Requirements
1. Decide whether each statement agrees with the payment bond text: (a) California requires a general contractor to file a payment bond on public works projects over $25,000; (b) the surety becomes liable to a claimant only after a court rules in the claimant's favor; (c) the surety may not raise defenses that the contractor could raise. For each, answer yes or no and quote the words that decide it.
2. Write what comes next in the payment bond text, picking up after its final sentence.

Text
= = =

In California, a general contractor must file a payment bond on all public works projects over $25,000.  Payment bonds are a form of guarantee ensuring that a subcontractor or supplier will be reimbursed for costs incurred on a public works project, including interest and attorney’s fees if a lawsuit becomes necessary.  In the event a subcontractor or material supplier is not paid for materials furnished or labor supplied and used in a bonded public works project, that subcontractor or supplier has the right to make a claim for payment against the bond, as long as certain requirements (discussed below) are met.  In fact, the issuer of the bond (the surety) becomes liable to an unpaid subcontractor or material supplier (the claimant), immediately upon the non-payment/default by the contractor named in the bond (the principal).  The surety, however, may assert any defense to the claim that is available to the contractor named in the bond (i.e. the claimant’s failure to complete its work.)

= = =

Listing
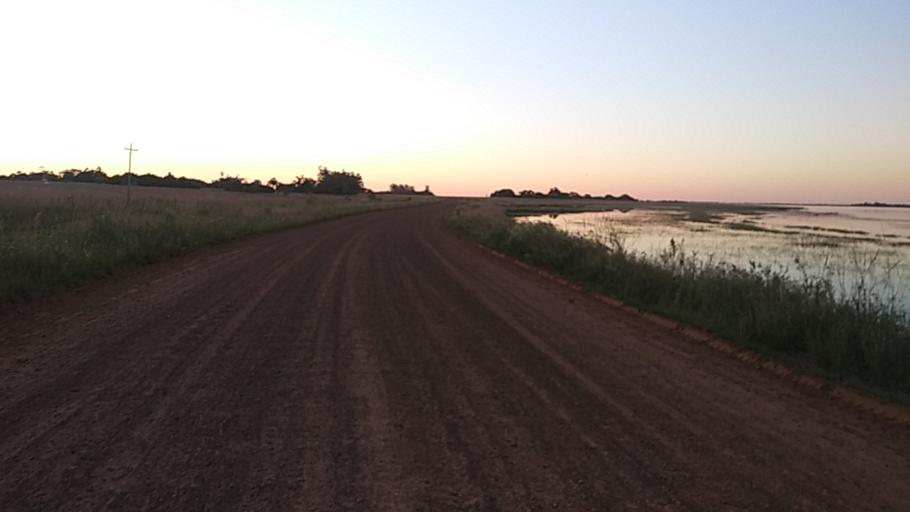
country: AR
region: Corrientes
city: Yataity Calle
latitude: -29.0122
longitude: -58.9106
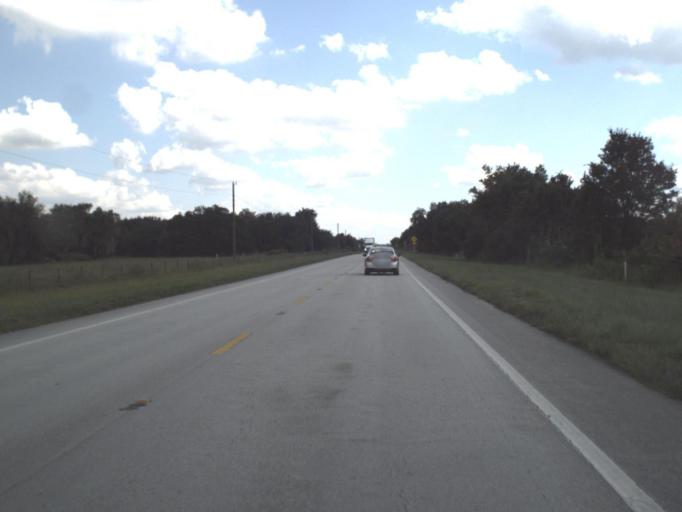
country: US
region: Florida
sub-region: Highlands County
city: Lake Placid
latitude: 27.4037
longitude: -81.1715
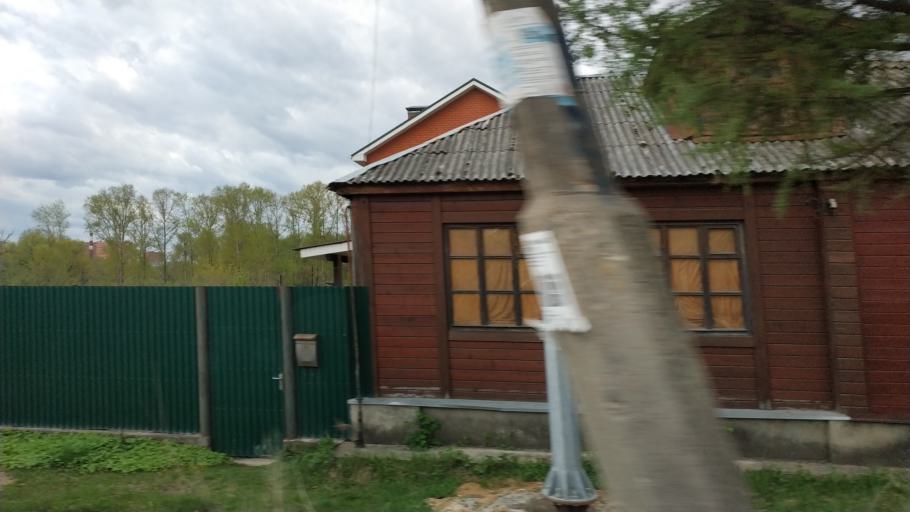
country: RU
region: Moskovskaya
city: Pavlovskiy Posad
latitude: 55.7878
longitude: 38.6860
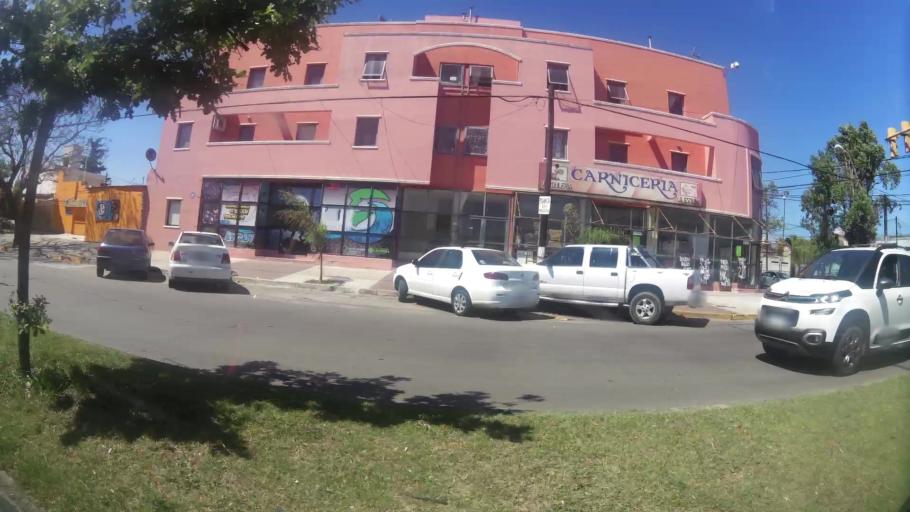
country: AR
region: Cordoba
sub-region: Departamento de Capital
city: Cordoba
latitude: -31.4199
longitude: -64.2164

= = =

Per-task outputs
1.
(a) Yes: "a general contractor must file a payment bond on all public works projects over $25,000"
(b) No: "becomes liable to an unpaid subcontractor or material supplier (the claimant), immediately upon the non-payment/default by the contractor named in the bond (the principal)"
(c) No: "may assert any defense to the claim that is available to the contractor named in the bond"

2.
To protect its payment bonds rights, a claimant must serve the public entity and the general contractor with a valid preliminary notice.  If a valid preliminary notice was not served, a claim against a payment bond may be made by giving written notice to the principal named in the bond and the issuing surety within fifteen days of the recordation of a notice of completion or, if no notice of completion is recorded, within seventy-five days of the date the project was completed.  Due to changes in the law, beginning January 1, 2012, this remedy is no longer available if the contractor named in the bond was paid for the work performed by the claimant.

In the event the surety denies the claim, or the surety is taking too long to respond to the claim, claimant should file its lawsuit against the surety as follows:
(a) if the public entity records a notice of completion or cessation notice, the lawsuit must be filed thirty (30) days plus six (6) months after the notice is recorded; or
(b) if neither a notice of completion or cessation is filed, the lawsuit must be filed ninety (90) days plus six (6) months.

Thus, payment bonds are one of the best remedies available to claimants on a public works project.  However, to be effective, the subcontractor or supplier must meet the statutory prerequisites for enforcing the payment bond.